DESCRIPTION OF THE TASK: Reproduce the whole of the records exactly, and make sure no picture is carried into the result.

PROVIDED RECORDS:
>>
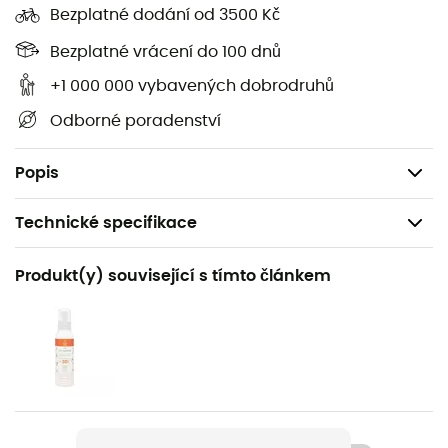
Bezplatné dodání od 3500 Kč
vycpávky
, které vám nabídnou zvýšenou podporu,
pokud ji budete potřebovat. Na závěr oceníte malé
Bezplatné vrácení do 100 dnů
korálky zdobící horní část plavek
Protest
.
+1 000 000 vybavených dobrodruhů
Vyjímatelné vycpávky
Odborné poradenství
Regular střih
Materiály:
80% Polyamid, 20% Elastan
Popis
Technické specifikace
Doporučené pro
Produkt(y) související s tímto článkem
Plavání
Pohlaví
Dámské
Název produktu
Mystical 19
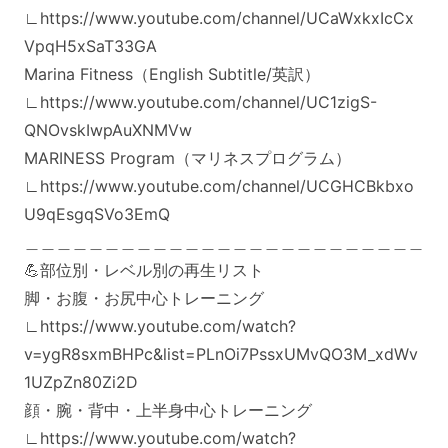
∟https://www.youtube.com/channel/UCaWxkxIcCx
VpqH5xSaT33GA
Marina Fitness（English Subtitle/英訳）
∟https://www.youtube.com/channel/UC1zigS-
QNOvskIwpAuXNMVw
MARINESS Program（マリネスプログラム）
∟https://www.youtube.com/channel/UCGHCBkbxo
U9qEsgqSVo3EmQ
＿＿＿＿＿＿＿＿＿＿＿＿＿＿＿＿＿＿＿＿＿＿＿＿＿
💪部位別・レベル別の再生リスト
脚・お腹・お尻中心トレーニング
∟https://www.youtube.com/watch?
v=ygR8sxmBHPc&list=PLnOi7PssxUMvQO3M_xdWv
1UZpZn80Zi2D
顔・腕・背中・上半身中心トレーニング
∟https://www.youtube.com/watch?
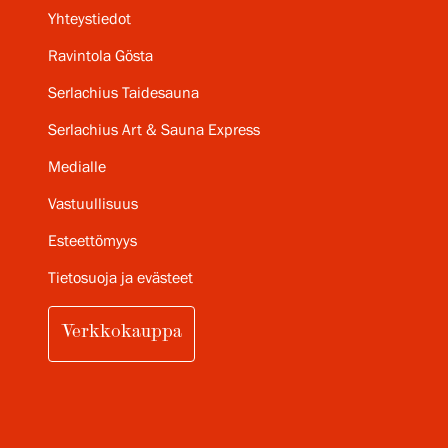
Yhteystiedot
Ravintola Gösta
Serlachius Taidesauna
Serlachius Art & Sauna Express
Medialle
Vastuullisuus
Esteettömyys
Tietosuoja ja evästeet
Verkkokauppa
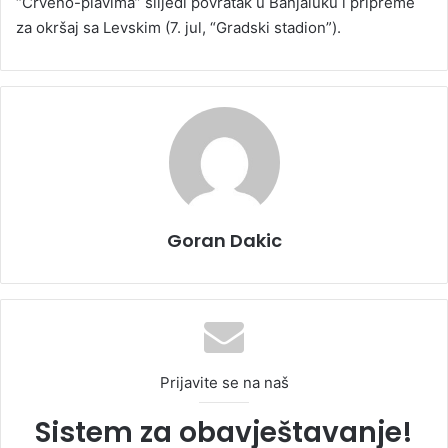
“Crveno-plavima” slijedi povratak u Banjaluku i pripreme
za okršaj sa Levskim (7. jul, “Gradski stadion”).
Goran Dakic
Prijavite se na naš
Sistem za obavještavanje!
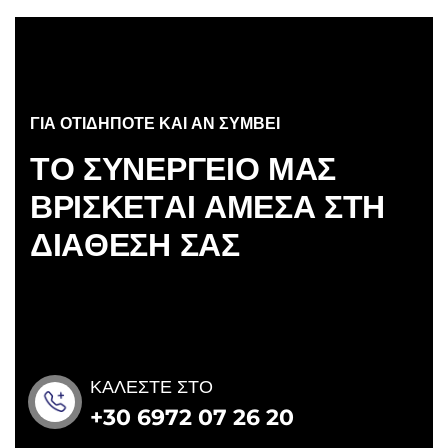
ΓΙΑ ΟΤΙΔΗΠΟΤΕ ΚΑΙ ΑΝ ΣΥΜΒΕΙ
Τ
Ο
Σ
Υ
Ν
Ε
Ρ
Γ
Ε
Ι
Ο
Μ
Α
Σ
Β
Ρ
Ι
Σ
Κ
Ε
Τ
Α
Ι
Α
Μ
Ε
Σ
Α
Σ
Τ
Η
Δ
Ι
Α
Θ
Ε
Σ
Η
Σ
Α
Σ
ΚΑΛΕΣΤΕ ΣΤΟ
+30 6972 07 26 20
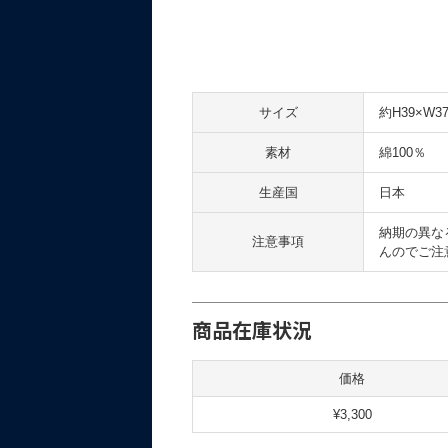
サイズ
約H39×W
素材
綿100％
生産国
日本
納期の異な
注意事項
んのでご注
商品在庫状況
価格
¥3,300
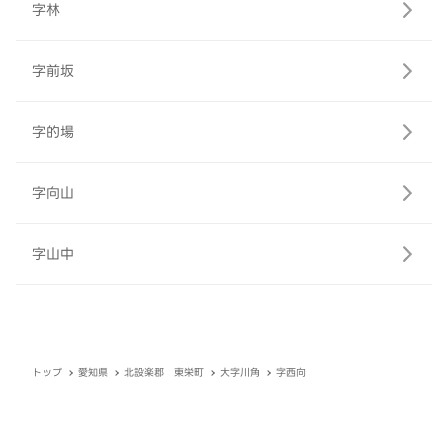
字林
字前坂
字的場
字向山
字山中
トップ
愛知県
北設楽郡 東栄町
大字川角
字西向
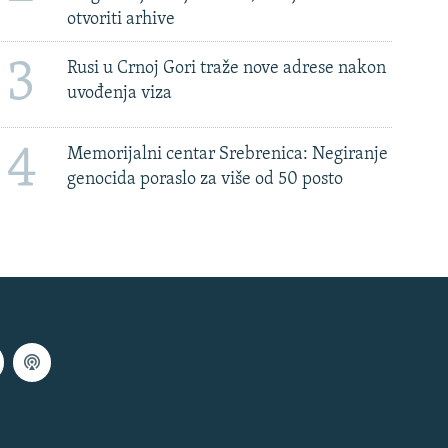
otvoriti arhive
3
Rusi u Crnoj Gori traže nove adrese nakon
uvođenja viza
4
Memorijalni centar Srebrenica: Negiranje
genocida poraslo za više od 50 posto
<<
REPLY TO THE EXERCISE:
Bezplatné dodání od 3500 Kč
vycpávky
, které vám nabídnou zvýšenou podporu,
pokud ji budete potřebovat. Na závěr oceníte malé
Bezplatné vrácení do 100 dnů
korálky zdobící horní část plavek
Protest
.
+1 000 000 vybavených dobrodruhů
Vyjímatelné vycpávky
Odborné poradenství
Regular střih
Materiály:
80% Polyamid, 20% Elastan
Popis
Technické specifikace
Doporučené pro
Produkt(y) související s tímto článkem
Plavání
Pohlaví
Dámské
Název produktu
Mystical 19
∟https://www.youtube.com/channel/UCaWxkxIcCx
VpqH5xSaT33GA
Marina Fitness（English Subtitle/英訳）
∟https://www.youtube.com/channel/UC1zigS-
QNOvskIwpAuXNMVw
MARINESS Program（マリネスプログラム）
∟https://www.youtube.com/channel/UCGHCBkbxo
U9qEsgqSVo3EmQ
＿＿＿＿＿＿＿＿＿＿＿＿＿＿＿＿＿＿＿＿＿＿＿＿＿
💪部位別・レベル別の再生リスト
脚・お腹・お尻中心トレーニング
∟https://www.youtube.com/watch?
v=ygR8sxmBHPc&list=PLnOi7PssxUMvQO3M_xdWv
1UZpZn80Zi2D
顔・腕・背中・上半身中心トレーニング
∟https://www.youtube.com/watch?
Yhteystiedot
Ravintola Gösta
Serlachius Taidesauna
Serlachius Art & Sauna Express
Medialle
Vastuullisuus
Esteettömyys
Tietosuoja ja evästeet
Verkkokauppa
“Crveno-plavima” slijedi povratak u Banjaluku i pripreme
za okršaj sa Levskim (7. jul, “Gradski stadion”).
Goran Dakic
Prijavite se na naš
Sistem za obavještavanje!
ΓΙΑ ΟΤΙΔΗΠΟΤΕ ΚΑΙ ΑΝ ΣΥΜΒΕΙ
Τ
Ο
Σ
Υ
Ν
Ε
Ρ
Γ
Ε
Ι
Ο
Μ
Α
Σ
Β
Ρ
Ι
Σ
Κ
Ε
Τ
Α
Ι
Α
Μ
Ε
Σ
Α
Σ
Τ
Η
Δ
Ι
Α
Θ
Ε
Σ
Η
Σ
Α
Σ
ΚΑΛΕΣΤΕ ΣΤΟ
+30 6972 07 26 20
サイズ
約H39×W
素材
綿100％
生産国
日本
納期の異な
注意事項
んのでご注
商品在庫状況
価格
¥3,300
字林
字前坂
字的場
字向山
字山中
トップ
愛知県
北設楽郡 東栄町
大字川角
字西向
otvoriti arhive
3
Rusi u Crnoj Gori traže nove adrese nakon
uvođenja viza
4
Memorijalni centar Srebrenica: Negiranje
genocida poraslo za više od 50 posto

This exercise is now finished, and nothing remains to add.